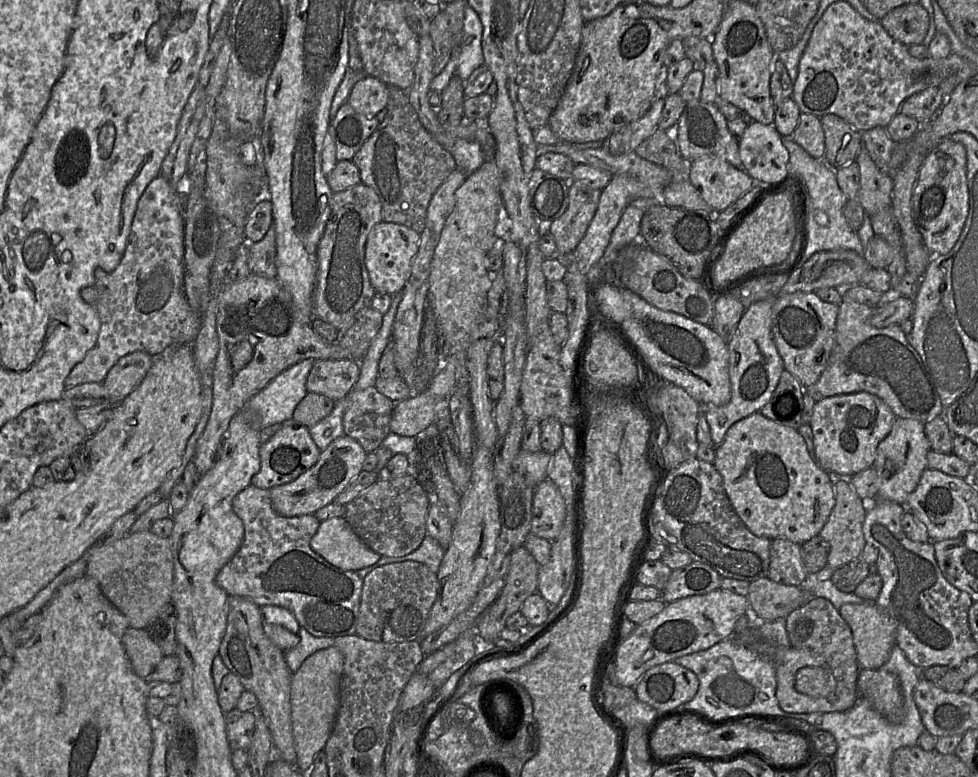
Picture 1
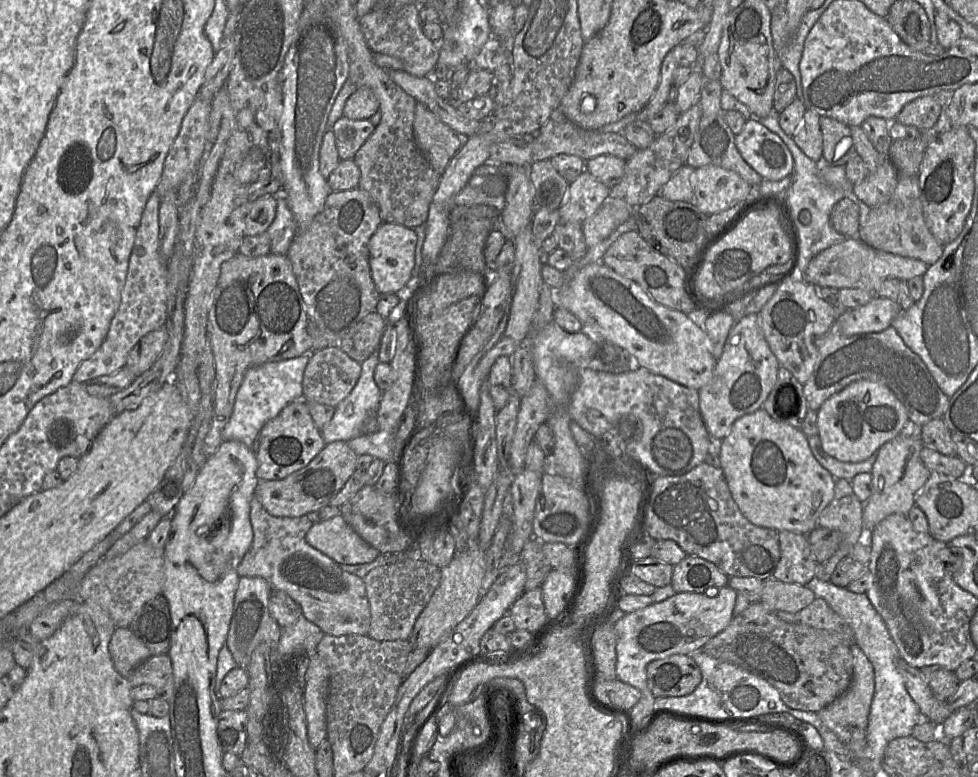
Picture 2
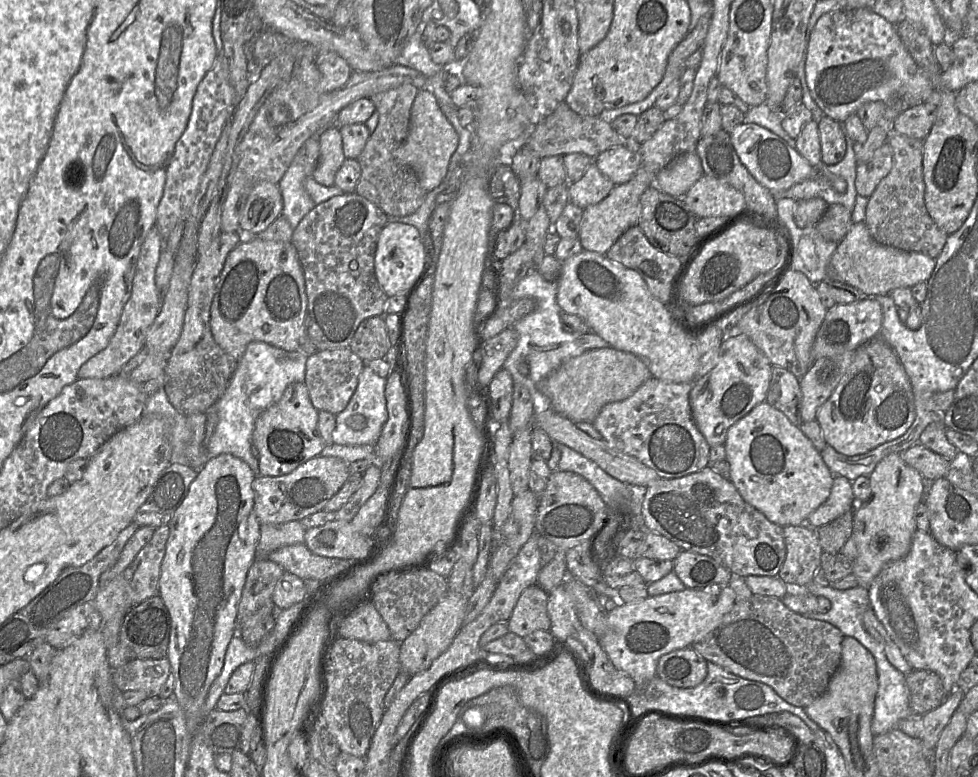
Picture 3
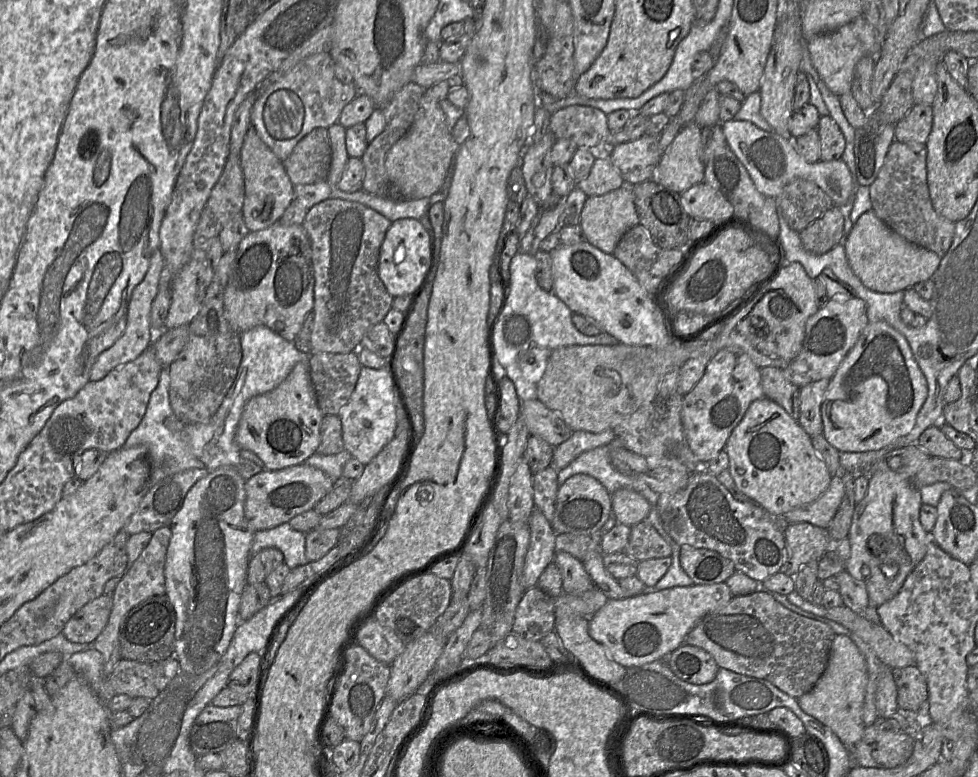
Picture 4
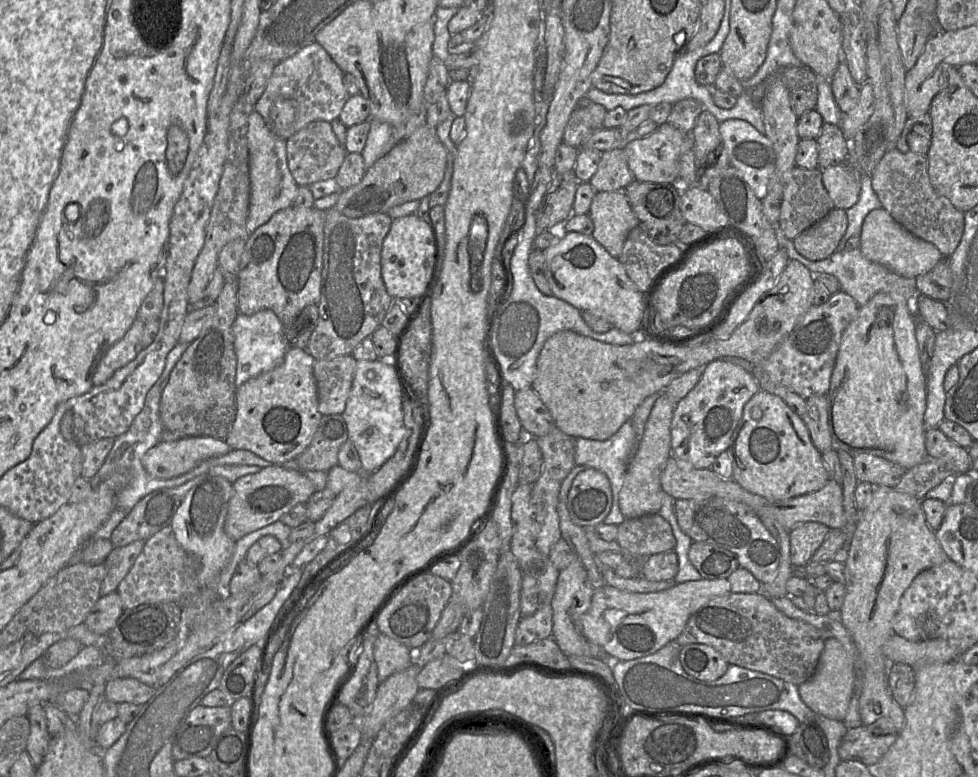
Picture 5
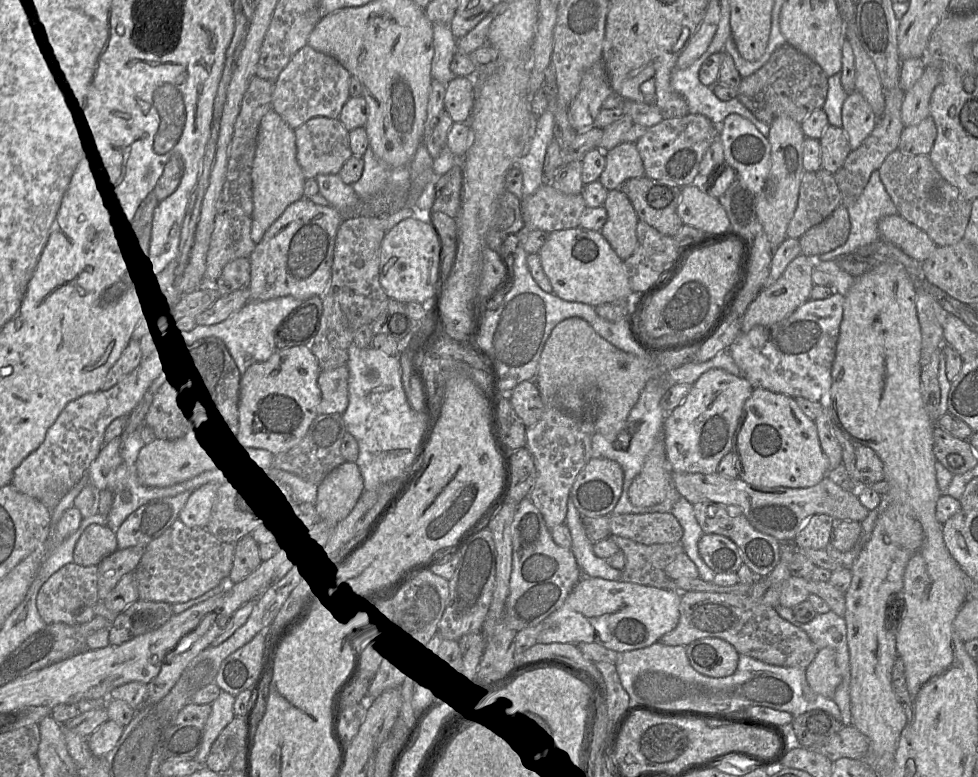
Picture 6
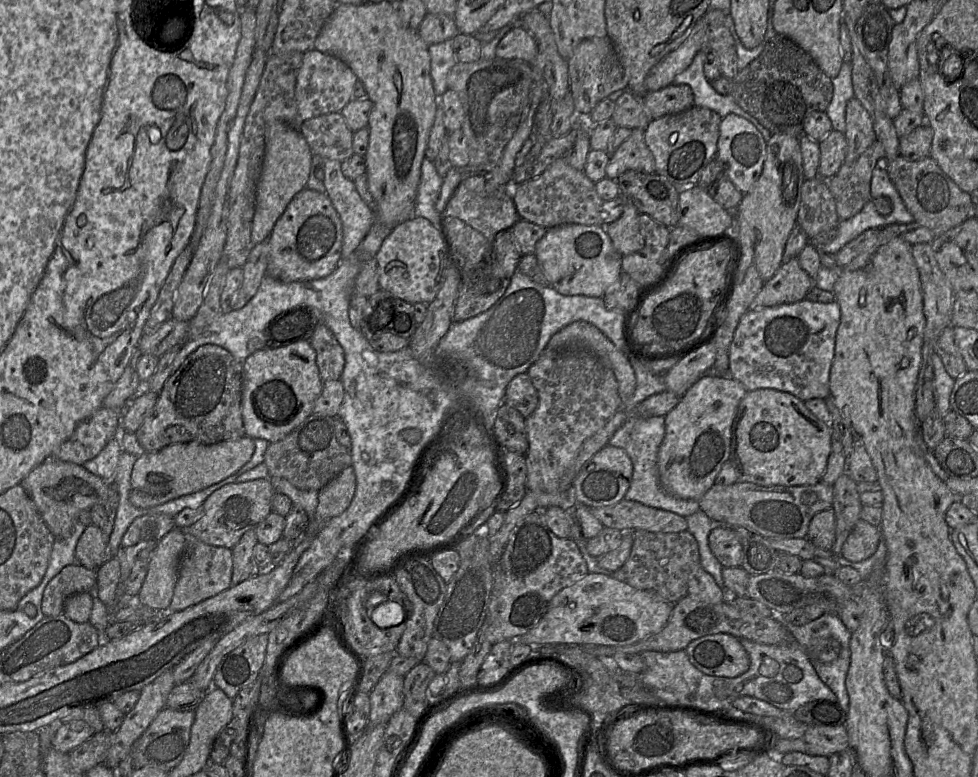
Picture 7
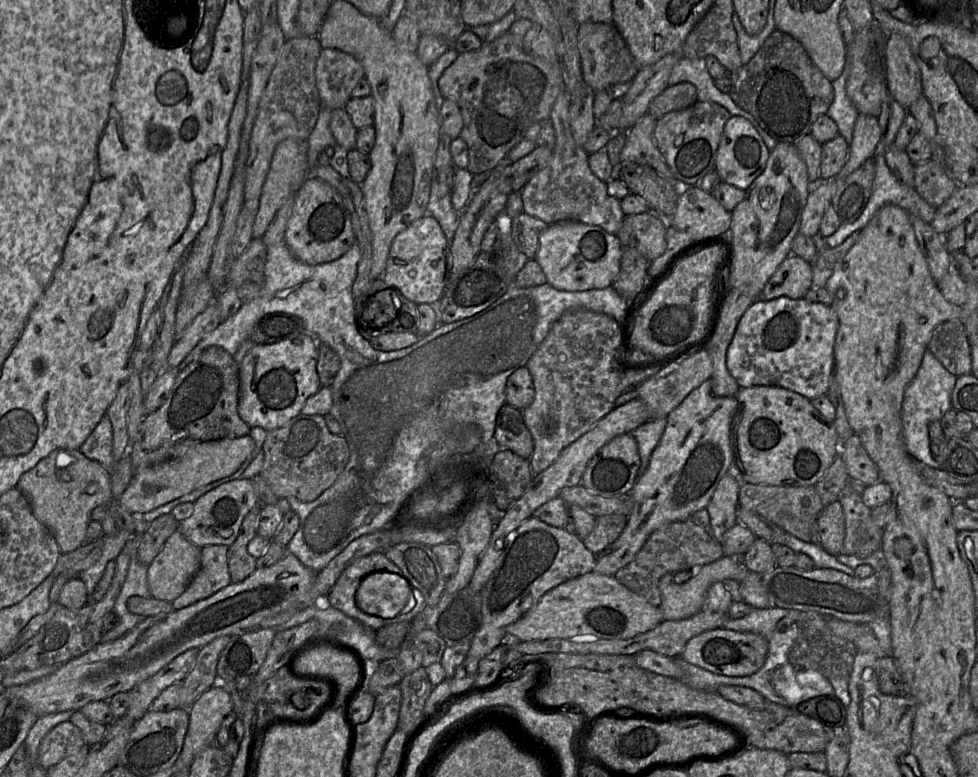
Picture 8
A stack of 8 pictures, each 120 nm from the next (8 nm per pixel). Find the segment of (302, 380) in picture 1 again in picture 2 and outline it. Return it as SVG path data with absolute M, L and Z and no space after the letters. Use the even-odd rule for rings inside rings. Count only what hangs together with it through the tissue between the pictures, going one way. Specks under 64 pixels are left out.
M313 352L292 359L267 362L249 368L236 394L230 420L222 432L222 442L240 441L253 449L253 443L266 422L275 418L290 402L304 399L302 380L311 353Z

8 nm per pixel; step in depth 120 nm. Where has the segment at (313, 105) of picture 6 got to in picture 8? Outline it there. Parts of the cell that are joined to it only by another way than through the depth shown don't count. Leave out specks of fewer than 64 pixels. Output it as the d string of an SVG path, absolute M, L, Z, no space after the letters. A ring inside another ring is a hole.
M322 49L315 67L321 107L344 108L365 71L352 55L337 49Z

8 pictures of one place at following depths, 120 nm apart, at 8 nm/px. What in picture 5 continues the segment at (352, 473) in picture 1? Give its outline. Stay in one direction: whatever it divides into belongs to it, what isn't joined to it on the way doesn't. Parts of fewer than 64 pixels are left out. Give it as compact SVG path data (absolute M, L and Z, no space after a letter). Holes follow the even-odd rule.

## Description of the task:
Each entry above should be copied word for word, with the images omitted.

## Answer to this problem:
Picture 1
Picture 2
Picture 3
Picture 4
Picture 5
Picture 6
Picture 7
Picture 8
A stack of 8 pictures, each 120 nm from the next (8 nm per pixel). Find the segment of (302, 380) in picture 1 again in picture 2 and outline it. Return it as SVG path data with absolute M, L and Z and no space after the letters. Use the even-odd rule for rings inside rings. Count only what hangs together with it through the tissue between the pictures, going one way. Specks under 64 pixels are left out.
M313 352L292 359L267 362L249 368L236 394L230 420L222 432L222 442L240 441L253 449L253 443L266 422L275 418L290 402L304 399L302 380L311 353Z

8 nm per pixel; step in depth 120 nm. Where has the segment at (313, 105) of picture 6 got to in picture 8? Outline it there. Parts of the cell that are joined to it only by another way than through the depth shown don't count. Leave out specks of fewer than 64 pixels. Output it as the d string of an SVG path, absolute M, L, Z, no space after the letters. A ring inside another ring is a hole.
M322 49L315 67L321 107L344 108L365 71L352 55L337 49Z

8 pictures of one place at following depths, 120 nm apart, at 8 nm/px. What in picture 5 continues the segment at (352, 473) in picture 1? Give its outline. Stay in one direction: whatever it divides into belongs to it, what isn't joined to it on the way doesn't. Parts of fewer than 64 pixels are left out. Give it as compact SVG path data (absolute M, L and Z, no space after a letter). Holes follow the even-odd rule.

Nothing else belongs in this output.